### Your instructions
Can you pull out each line of the data below that includes the word "calor"?

[Stored data entries]
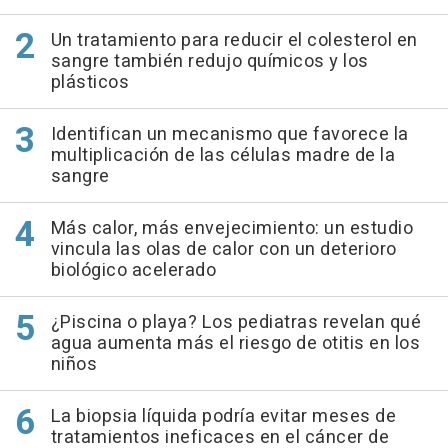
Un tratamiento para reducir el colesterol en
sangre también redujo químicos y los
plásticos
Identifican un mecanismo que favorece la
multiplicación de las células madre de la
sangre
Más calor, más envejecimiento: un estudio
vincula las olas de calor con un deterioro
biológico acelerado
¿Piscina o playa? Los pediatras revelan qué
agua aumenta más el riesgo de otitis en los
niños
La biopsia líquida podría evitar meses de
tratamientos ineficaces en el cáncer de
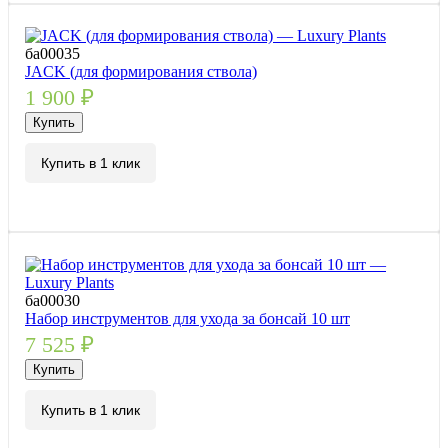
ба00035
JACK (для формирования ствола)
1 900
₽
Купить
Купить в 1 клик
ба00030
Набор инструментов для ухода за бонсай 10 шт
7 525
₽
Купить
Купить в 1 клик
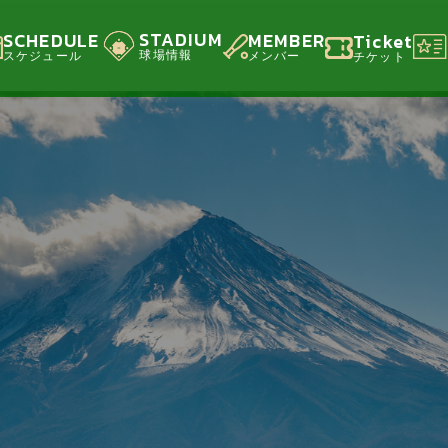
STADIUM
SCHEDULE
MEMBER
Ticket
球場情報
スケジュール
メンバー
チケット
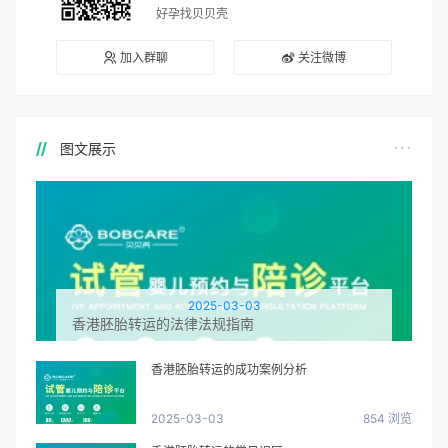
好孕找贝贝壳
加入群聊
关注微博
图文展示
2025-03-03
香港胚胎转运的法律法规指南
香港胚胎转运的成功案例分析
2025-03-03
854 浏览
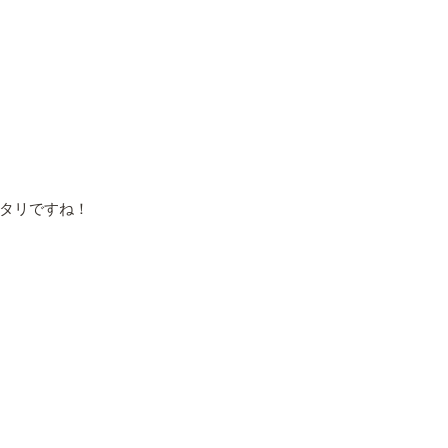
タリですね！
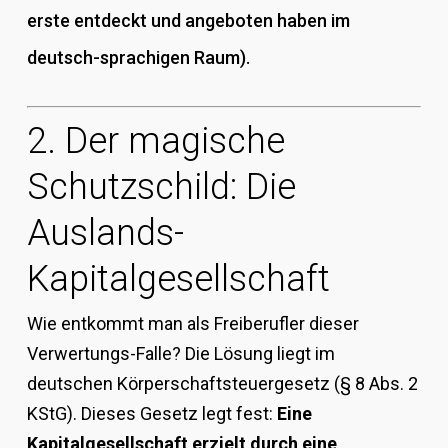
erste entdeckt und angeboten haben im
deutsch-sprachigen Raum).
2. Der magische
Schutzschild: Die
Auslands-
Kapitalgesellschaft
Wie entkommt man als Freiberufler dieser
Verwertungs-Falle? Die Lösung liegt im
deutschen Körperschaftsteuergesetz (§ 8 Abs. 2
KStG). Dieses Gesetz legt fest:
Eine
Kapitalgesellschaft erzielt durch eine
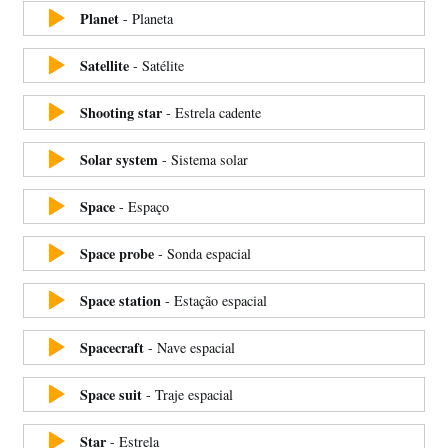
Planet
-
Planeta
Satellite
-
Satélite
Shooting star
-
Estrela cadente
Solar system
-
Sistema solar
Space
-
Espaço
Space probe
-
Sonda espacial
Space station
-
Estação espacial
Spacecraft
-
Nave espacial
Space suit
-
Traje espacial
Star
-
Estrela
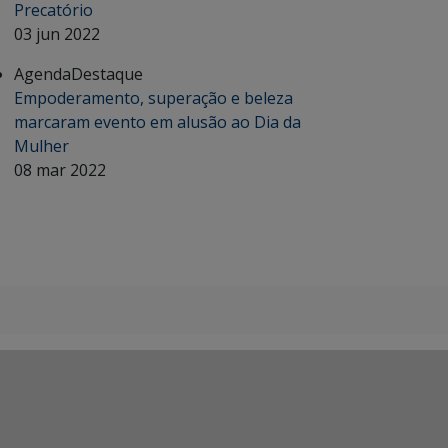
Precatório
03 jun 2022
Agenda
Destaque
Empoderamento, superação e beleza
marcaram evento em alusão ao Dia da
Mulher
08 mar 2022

### The answer
Más calor, más envejecimiento: un estudio
vincula las olas de calor con un deterioro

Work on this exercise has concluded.